• _MATERIAL FOR THE TASK_
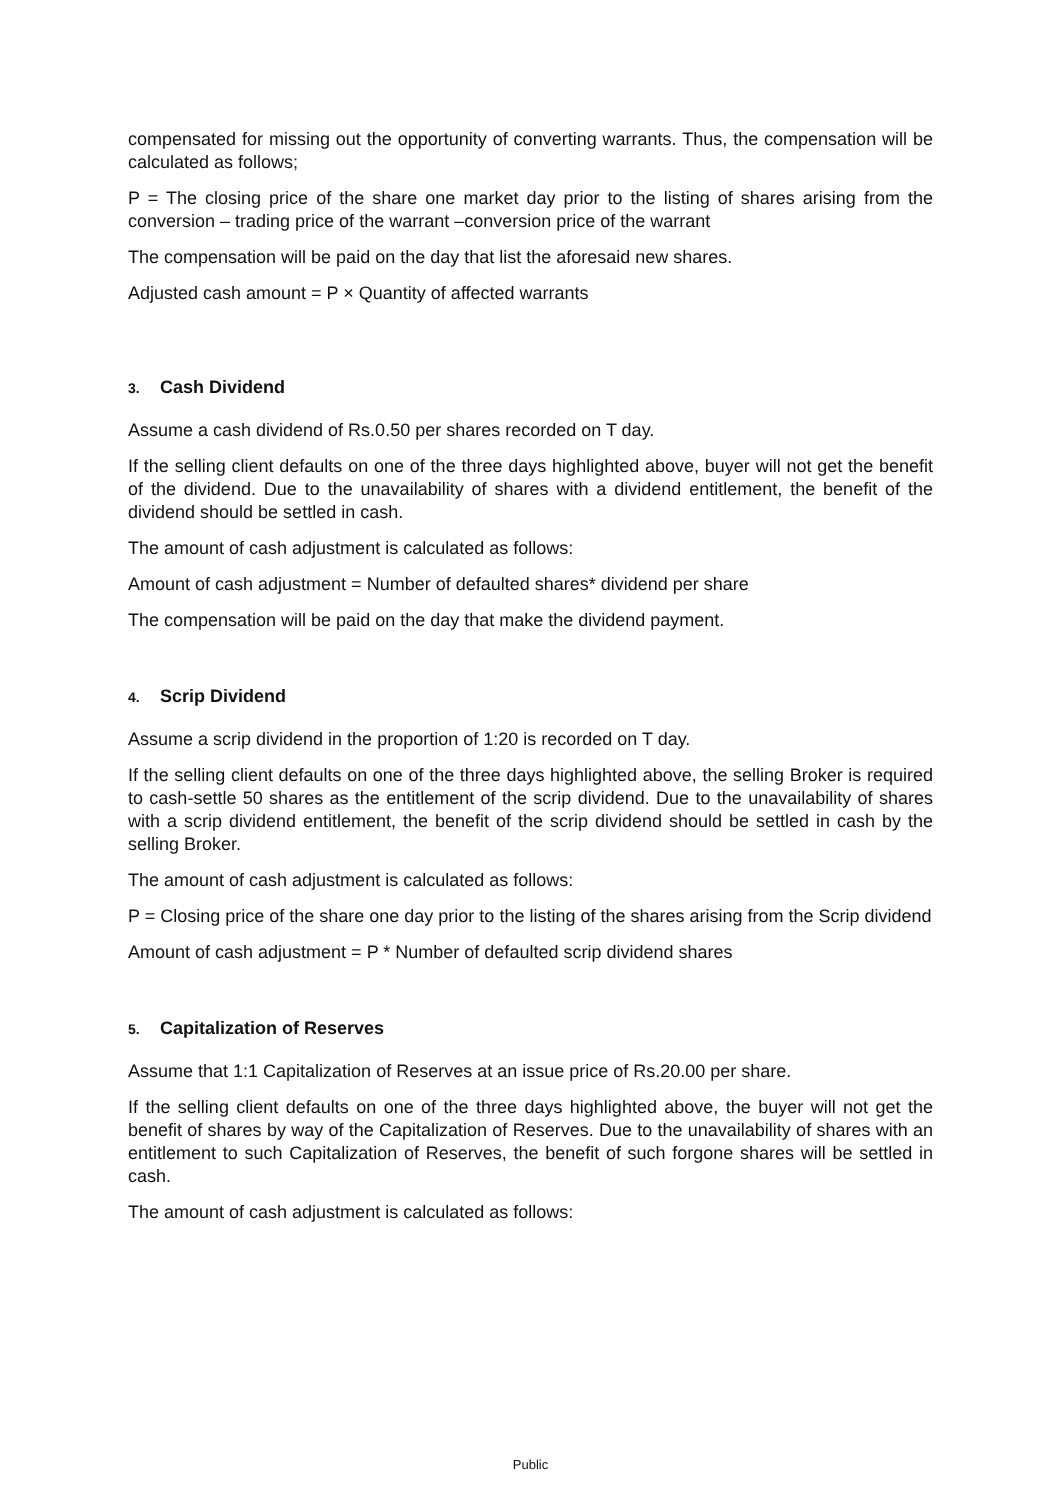compensated for missing out the opportunity of converting warrants. Thus, the compensation will be calculated as follows;
P = The closing price of the share one market day prior to the listing of shares arising from the conversion – trading price of the warrant –conversion price of the warrant
The compensation will be paid on the day that list the aforesaid new shares.
Adjusted cash amount = P × Quantity of affected warrants
3. Cash Dividend
Assume a cash dividend of Rs.0.50 per shares recorded on T day.
If the selling client defaults on one of the three days highlighted above, buyer will not get the benefit of the dividend. Due to the unavailability of shares with a dividend entitlement, the benefit of the dividend should be settled in cash.
The amount of cash adjustment is calculated as follows:
Amount of cash adjustment = Number of defaulted shares* dividend per share
The compensation will be paid on the day that make the dividend payment.
4. Scrip Dividend
Assume a scrip dividend in the proportion of 1:20 is recorded on T day.
If the selling client defaults on one of the three days highlighted above, the selling Broker is required to cash-settle 50 shares as the entitlement of the scrip dividend. Due to the unavailability of shares with a scrip dividend entitlement, the benefit of the scrip dividend should be settled in cash by the selling Broker.
The amount of cash adjustment is calculated as follows:
P = Closing price of the share one day prior to the listing of the shares arising from the Scrip dividend
Amount of cash adjustment = P * Number of defaulted scrip dividend shares
5. Capitalization of Reserves
Assume that 1:1 Capitalization of Reserves at an issue price of Rs.20.00 per share.
If the selling client defaults on one of the three days highlighted above, the buyer will not get the benefit of shares by way of the Capitalization of Reserves. Due to the unavailability of shares with an entitlement to such Capitalization of Reserves, the benefit of such forgone shares will be settled in cash.
The amount of cash adjustment is calculated as follows:
Public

• _TRY IT_
Exact copy, no pictures: return the entries word for word.

• _EXPECTED ANSWER_
compensated for missing out the opportunity of converting warrants. Thus, the compensation will be calculated as follows;
P = The closing price of the share one market day prior to the listing of shares arising from the conversion – trading price of the warrant –conversion price of the warrant
The compensation will be paid on the day that list the aforesaid new shares.
Adjusted cash amount = P × Quantity of affected warrants
3. Cash Dividend
Assume a cash dividend of Rs.0.50 per shares recorded on T day.
If the selling client defaults on one of the three days highlighted above, buyer will not get the benefit of the dividend. Due to the unavailability of shares with a dividend entitlement, the benefit of the dividend should be settled in cash.
The amount of cash adjustment is calculated as follows:
Amount of cash adjustment = Number of defaulted shares* dividend per share
The compensation will be paid on the day that make the dividend payment.
4. Scrip Dividend
Assume a scrip dividend in the proportion of 1:20 is recorded on T day.
If the selling client defaults on one of the three days highlighted above, the selling Broker is required to cash-settle 50 shares as the entitlement of the scrip dividend. Due to the unavailability of shares with a scrip dividend entitlement, the benefit of the scrip dividend should be settled in cash by the selling Broker.
The amount of cash adjustment is calculated as follows:
P = Closing price of the share one day prior to the listing of the shares arising from the Scrip dividend
Amount of cash adjustment = P * Number of defaulted scrip dividend shares
5. Capitalization of Reserves
Assume that 1:1 Capitalization of Reserves at an issue price of Rs.20.00 per share.
If the selling client defaults on one of the three days highlighted above, the buyer will not get the benefit of shares by way of the Capitalization of Reserves. Due to the unavailability of shares with an entitlement to such Capitalization of Reserves, the benefit of such forgone shares will be settled in cash.
The amount of cash adjustment is calculated as follows:
Public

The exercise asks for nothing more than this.